▸ **Exercise details**:
Show each line in the items below that contains the string "qSketchRegion". Reproduce every such line in full.

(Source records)

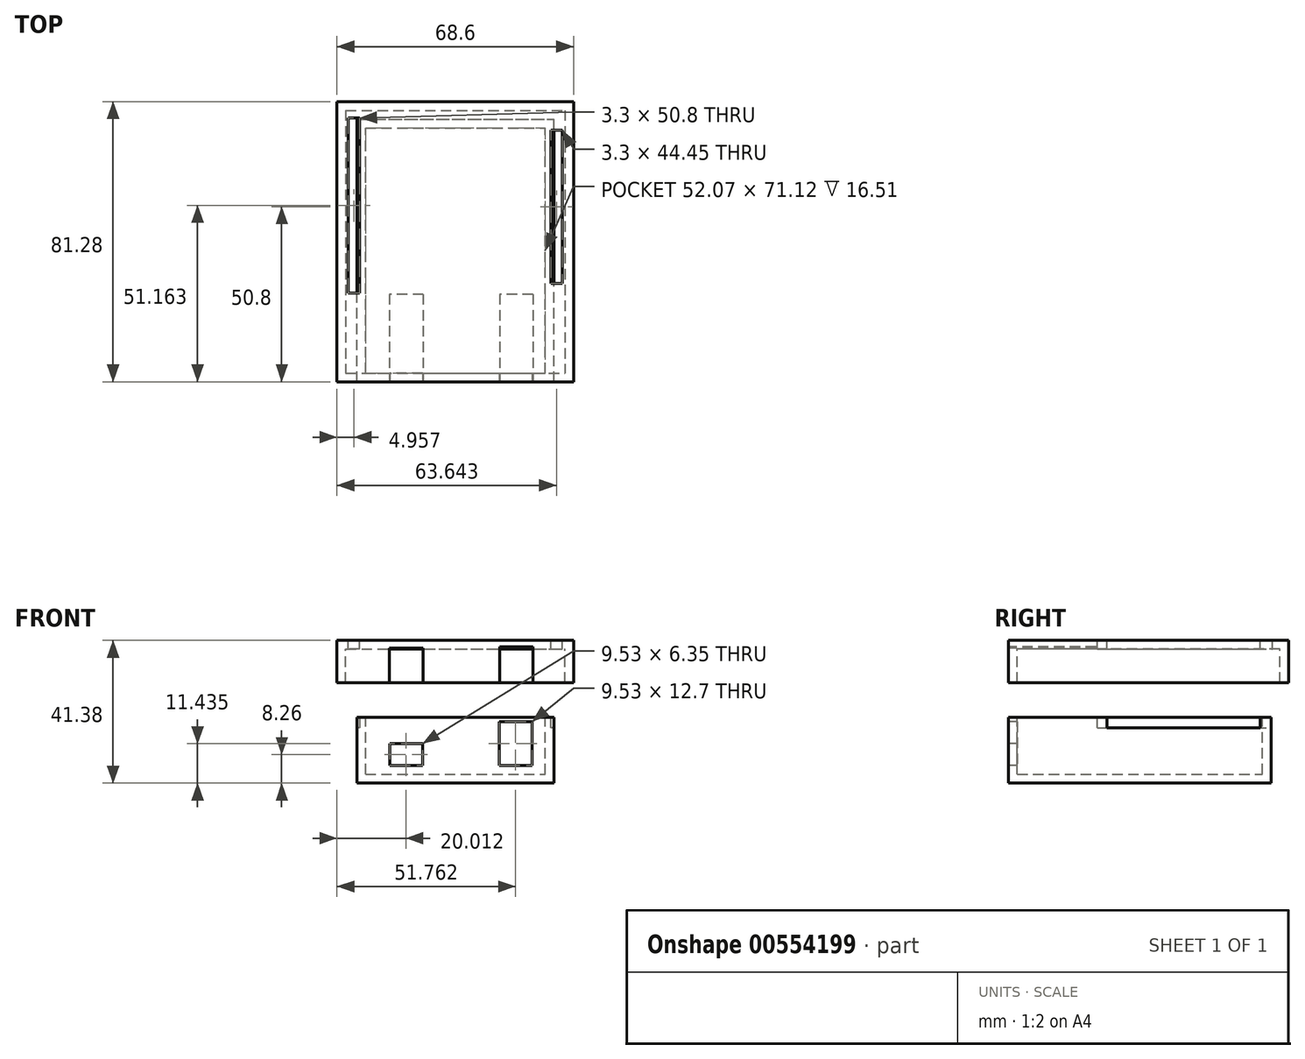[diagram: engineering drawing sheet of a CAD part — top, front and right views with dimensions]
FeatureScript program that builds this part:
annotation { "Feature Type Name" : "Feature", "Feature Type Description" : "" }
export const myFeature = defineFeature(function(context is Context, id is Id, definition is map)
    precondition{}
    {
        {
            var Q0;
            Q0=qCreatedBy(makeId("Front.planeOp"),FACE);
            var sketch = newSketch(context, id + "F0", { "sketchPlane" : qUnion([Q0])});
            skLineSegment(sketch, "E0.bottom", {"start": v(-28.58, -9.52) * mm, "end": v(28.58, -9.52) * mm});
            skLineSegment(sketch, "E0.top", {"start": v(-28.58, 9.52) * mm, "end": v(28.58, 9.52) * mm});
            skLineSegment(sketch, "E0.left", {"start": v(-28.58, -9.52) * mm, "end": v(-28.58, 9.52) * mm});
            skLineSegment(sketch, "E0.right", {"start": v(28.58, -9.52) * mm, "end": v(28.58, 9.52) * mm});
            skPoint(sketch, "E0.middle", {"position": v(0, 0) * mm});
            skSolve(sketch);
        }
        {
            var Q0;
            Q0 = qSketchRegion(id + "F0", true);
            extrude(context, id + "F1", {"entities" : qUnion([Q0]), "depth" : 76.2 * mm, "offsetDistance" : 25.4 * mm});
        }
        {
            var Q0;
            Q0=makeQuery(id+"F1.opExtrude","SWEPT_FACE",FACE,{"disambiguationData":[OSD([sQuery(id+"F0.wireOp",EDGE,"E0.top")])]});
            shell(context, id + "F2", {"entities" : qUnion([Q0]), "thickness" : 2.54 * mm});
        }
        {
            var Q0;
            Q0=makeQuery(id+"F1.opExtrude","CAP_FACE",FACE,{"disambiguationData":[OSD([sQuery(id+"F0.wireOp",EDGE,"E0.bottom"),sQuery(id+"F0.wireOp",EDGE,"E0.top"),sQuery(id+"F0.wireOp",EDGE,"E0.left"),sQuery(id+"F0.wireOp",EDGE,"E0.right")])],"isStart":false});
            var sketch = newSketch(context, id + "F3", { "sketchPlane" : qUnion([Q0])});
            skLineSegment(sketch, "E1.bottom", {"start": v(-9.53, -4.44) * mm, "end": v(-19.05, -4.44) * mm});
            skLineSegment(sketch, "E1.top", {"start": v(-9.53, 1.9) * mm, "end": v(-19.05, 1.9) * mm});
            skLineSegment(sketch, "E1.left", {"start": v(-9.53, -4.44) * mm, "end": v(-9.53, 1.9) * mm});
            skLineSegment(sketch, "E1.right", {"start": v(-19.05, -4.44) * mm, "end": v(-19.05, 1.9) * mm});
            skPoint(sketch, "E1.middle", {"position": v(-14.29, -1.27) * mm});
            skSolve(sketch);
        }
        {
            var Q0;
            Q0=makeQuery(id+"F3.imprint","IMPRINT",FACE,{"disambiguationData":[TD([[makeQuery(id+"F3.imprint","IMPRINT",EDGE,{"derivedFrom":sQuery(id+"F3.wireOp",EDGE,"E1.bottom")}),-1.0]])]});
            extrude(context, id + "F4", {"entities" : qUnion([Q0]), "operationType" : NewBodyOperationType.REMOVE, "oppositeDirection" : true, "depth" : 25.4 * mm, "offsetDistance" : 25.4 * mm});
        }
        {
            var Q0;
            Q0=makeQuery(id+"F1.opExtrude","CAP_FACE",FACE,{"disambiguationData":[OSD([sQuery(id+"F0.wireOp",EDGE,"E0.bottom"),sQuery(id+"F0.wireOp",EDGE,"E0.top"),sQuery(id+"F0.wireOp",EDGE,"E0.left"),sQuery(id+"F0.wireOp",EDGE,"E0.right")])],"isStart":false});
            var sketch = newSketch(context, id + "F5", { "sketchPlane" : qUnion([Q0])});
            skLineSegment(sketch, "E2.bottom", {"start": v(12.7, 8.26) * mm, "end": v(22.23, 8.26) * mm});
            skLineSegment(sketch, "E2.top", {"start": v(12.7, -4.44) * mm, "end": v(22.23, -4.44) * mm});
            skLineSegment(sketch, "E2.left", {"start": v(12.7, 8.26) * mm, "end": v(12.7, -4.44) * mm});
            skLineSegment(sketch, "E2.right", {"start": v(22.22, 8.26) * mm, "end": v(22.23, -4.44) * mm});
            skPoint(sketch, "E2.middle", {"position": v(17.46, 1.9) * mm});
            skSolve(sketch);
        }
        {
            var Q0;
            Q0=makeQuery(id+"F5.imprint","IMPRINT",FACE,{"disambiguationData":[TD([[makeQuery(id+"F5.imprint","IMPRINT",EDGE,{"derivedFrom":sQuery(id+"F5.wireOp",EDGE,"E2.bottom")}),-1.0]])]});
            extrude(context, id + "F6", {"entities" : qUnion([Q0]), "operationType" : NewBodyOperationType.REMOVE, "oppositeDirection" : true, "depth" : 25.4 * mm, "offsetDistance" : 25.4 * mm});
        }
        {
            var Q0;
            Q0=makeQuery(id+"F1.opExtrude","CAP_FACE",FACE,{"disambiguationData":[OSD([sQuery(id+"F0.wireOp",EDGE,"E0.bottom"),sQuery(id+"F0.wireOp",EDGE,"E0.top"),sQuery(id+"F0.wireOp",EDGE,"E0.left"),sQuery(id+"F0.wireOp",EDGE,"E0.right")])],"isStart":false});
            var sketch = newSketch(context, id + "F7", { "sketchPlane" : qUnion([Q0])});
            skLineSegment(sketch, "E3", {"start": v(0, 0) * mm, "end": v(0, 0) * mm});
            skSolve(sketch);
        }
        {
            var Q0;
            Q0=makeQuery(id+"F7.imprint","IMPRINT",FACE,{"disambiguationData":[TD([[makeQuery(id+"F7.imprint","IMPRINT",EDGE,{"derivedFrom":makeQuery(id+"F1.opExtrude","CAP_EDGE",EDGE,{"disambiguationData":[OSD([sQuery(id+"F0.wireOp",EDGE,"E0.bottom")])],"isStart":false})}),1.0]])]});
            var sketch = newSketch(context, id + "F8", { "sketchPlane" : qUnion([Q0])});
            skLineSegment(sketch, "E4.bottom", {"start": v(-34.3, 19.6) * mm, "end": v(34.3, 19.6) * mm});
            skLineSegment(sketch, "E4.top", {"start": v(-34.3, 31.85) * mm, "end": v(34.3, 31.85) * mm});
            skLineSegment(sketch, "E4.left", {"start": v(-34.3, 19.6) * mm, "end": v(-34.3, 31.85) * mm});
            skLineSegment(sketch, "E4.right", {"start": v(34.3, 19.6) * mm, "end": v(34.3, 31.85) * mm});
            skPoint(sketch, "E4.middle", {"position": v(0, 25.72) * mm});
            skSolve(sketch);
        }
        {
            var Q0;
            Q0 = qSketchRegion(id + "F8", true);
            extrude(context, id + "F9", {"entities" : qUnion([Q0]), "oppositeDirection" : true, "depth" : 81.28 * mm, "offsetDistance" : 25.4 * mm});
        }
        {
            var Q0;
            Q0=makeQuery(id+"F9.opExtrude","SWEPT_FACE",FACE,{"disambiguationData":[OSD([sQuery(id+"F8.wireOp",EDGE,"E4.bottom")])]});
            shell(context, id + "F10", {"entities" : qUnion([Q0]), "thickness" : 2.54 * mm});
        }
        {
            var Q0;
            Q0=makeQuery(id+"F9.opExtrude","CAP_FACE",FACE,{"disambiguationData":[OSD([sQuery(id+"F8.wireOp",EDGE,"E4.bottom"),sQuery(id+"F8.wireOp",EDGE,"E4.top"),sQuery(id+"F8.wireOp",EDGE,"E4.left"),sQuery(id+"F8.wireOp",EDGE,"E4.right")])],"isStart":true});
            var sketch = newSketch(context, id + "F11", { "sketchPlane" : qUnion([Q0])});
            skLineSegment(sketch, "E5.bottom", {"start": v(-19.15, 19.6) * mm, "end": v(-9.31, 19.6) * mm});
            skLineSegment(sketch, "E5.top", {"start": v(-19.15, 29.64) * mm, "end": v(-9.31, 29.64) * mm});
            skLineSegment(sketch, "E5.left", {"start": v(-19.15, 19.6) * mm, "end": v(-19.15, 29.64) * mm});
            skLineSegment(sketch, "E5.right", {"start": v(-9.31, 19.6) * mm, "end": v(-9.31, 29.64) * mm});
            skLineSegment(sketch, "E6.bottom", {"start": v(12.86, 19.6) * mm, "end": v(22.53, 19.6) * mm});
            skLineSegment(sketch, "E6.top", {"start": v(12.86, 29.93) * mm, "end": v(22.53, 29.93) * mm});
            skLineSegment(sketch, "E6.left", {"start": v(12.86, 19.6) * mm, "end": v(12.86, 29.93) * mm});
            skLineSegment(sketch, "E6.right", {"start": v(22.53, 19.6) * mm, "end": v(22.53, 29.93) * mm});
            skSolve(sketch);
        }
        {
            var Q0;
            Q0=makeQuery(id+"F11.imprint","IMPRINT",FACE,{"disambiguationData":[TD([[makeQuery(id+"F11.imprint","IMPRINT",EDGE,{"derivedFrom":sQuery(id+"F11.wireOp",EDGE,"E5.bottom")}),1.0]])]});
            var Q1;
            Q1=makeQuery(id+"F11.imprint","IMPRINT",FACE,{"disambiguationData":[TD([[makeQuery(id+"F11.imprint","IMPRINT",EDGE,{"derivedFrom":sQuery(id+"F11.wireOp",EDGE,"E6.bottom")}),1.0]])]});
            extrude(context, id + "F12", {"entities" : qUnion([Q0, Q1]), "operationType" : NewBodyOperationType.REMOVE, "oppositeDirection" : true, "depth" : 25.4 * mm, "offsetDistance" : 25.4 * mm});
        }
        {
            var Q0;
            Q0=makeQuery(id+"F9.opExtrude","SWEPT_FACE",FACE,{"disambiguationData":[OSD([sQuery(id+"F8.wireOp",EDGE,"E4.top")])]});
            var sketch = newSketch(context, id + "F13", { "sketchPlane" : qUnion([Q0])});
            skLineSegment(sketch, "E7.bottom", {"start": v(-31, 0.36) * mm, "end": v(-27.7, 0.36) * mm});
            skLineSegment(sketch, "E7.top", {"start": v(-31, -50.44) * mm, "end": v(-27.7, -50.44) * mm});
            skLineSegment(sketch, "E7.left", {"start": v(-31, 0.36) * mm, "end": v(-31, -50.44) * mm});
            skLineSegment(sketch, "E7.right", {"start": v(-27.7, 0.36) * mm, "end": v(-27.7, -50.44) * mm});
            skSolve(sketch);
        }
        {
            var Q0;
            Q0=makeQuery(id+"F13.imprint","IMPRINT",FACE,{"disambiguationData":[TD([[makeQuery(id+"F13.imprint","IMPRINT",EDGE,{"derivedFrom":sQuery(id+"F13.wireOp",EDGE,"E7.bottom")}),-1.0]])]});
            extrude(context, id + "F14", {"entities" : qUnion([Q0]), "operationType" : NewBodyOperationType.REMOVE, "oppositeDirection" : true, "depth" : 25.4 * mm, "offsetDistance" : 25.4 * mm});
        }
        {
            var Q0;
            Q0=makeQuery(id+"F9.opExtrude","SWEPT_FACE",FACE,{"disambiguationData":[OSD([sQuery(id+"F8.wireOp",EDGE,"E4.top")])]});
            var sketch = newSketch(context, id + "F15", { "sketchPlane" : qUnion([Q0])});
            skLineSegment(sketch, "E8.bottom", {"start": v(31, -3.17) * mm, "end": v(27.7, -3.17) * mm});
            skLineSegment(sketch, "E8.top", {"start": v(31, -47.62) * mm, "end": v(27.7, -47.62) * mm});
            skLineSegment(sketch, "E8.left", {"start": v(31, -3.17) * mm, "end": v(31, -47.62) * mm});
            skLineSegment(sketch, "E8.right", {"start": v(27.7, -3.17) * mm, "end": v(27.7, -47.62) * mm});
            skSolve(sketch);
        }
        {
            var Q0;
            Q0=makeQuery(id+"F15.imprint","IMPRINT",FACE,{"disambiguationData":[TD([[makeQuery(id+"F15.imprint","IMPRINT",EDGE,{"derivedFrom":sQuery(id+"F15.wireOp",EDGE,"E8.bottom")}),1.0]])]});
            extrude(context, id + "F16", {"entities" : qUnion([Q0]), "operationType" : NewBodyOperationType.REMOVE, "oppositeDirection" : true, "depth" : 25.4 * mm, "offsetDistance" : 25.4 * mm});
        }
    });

▸ **Answer in full**:
            Q0 = qSketchRegion(id + "F0", true);
            Q0 = qSketchRegion(id + "F8", true);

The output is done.